The recent interim order of the Supreme Court which stated that the Aadhaar number cannot be not made mandatory for people to seek any government services and that no one is to be deprived of any such facilities in the absence of such a card once again questions the validity of all efforts being directed towards portraying the Aadhaar exercise as a legitimate process. 

Launched in a small village in Maharashtra in 2010, the Aadhaar program under the Unique Identification Authority of India (UIDAI) is pegged as the largest biometric data collection program in the world though critics point out that there are no guarantees for a data protection law or a data protection authority to provide any privacy safeguards once a person furnishes information. Under the Aadhaar card system, a 12 digit ‘unique number’ is issued after getting the basic demographics and bio-metric information including photograph, ten fingerprints and the iris of each individual. 

Rolled out all across the country on the platform that the unique identity is a necessity for each and every individual, the buzz on the card has been such that most Government employees believe that they would not be able to draw their salaries. This misinformation was aided by Government agencies and representatives, who have been pointing out time and again, that the Aadhaar card is to be the backbone of Government related welfare schemes.

The UID project when it was rolled out did have its share of critics who pointed out that it would enable Government agencies to profile every person and track their movements and various other transactions and that it raises issues of breaching personal privacy. 

Simply put, it means that agencies linked to the Aadhaar card will be able to access financial, medical and telephone records, shopping lists et el which effectively puts surveillance on its head. 

The premise of the project being used to ensure that citizens with such a card will not be left out of getting welfare services or that what is meant for them is not diverted somewhere else gets the thumbs down from the likes of eminent economist and food rights activist Jean Dreze. Civil liberty activists have time and again pointed out how an ambiguous project that has sometimes been called mandatory then toned down to a voluntary exercise till the Suprem Court stepped in with its interim order is bent on collecting an endless amount of information which it turns out is to be handled by a non Indian private agency. 

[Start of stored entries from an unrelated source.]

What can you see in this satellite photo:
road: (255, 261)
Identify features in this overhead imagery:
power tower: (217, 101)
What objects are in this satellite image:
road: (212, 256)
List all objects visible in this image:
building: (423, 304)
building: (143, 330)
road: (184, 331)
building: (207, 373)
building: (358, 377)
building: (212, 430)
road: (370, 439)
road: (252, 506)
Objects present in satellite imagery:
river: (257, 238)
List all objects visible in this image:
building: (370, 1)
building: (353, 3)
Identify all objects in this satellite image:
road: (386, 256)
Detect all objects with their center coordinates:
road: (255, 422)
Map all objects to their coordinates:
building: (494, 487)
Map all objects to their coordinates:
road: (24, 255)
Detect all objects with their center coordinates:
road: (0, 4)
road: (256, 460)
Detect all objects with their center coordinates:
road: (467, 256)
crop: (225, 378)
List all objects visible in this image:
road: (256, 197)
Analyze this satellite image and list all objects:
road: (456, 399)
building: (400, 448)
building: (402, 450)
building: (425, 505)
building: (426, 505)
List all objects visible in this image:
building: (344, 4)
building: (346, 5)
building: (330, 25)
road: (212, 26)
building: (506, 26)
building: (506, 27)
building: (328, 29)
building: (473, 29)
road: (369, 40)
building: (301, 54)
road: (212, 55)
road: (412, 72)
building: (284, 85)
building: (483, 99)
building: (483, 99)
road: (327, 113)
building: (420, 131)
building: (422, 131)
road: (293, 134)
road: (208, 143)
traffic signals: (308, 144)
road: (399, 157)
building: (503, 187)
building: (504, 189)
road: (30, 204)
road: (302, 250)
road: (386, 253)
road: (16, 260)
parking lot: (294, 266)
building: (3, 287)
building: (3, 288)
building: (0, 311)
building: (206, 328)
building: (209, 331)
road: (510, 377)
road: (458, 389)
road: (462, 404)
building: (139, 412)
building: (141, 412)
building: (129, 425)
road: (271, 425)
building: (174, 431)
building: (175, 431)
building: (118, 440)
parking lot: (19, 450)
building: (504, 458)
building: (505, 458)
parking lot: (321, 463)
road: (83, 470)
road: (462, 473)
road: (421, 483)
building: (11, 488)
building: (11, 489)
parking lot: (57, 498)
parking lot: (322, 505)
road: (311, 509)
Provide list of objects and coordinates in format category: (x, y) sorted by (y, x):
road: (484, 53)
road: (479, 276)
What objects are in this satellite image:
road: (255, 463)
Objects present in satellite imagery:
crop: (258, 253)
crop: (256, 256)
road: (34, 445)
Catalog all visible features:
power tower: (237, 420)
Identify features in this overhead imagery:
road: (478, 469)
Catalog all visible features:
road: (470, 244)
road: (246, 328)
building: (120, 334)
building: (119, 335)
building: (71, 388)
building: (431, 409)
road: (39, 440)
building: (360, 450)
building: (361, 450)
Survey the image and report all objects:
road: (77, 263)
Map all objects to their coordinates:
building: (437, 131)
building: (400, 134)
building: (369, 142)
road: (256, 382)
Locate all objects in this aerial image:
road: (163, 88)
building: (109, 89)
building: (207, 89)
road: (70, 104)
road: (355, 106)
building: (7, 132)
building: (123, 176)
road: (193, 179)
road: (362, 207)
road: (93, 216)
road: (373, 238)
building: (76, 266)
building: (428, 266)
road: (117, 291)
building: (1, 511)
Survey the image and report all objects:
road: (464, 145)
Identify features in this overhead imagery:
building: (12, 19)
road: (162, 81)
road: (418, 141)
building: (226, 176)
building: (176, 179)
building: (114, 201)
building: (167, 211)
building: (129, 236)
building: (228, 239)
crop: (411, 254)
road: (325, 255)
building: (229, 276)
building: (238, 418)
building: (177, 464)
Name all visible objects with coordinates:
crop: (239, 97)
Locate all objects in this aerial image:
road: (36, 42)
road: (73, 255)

Dr. Usha Ramanathan, a law researcher and civil rights activist puts it succinctly when she says that those enrolling on the UID database have not been informed that their data is to yield profit for the UIDAI, to the tune of Rs 288.15 crore a year through address and biometric authentication once it reaches steady state, where authentication services for new mobile connections, PAN cards, gas connections, passports, LIC policies, credit cards, bank accounts, airline check-in, would net this profit.


With a final hearing on a batch of petitions before the Supreme Court set for October 22, it will be interesting to see what note the UID project and the Aadhaar card process ends up taking. But more than anything else the fact that an initiative such has this has been in existence all these years is ample proof that Government agencies can steamroll civil liberties and have its way with legalities.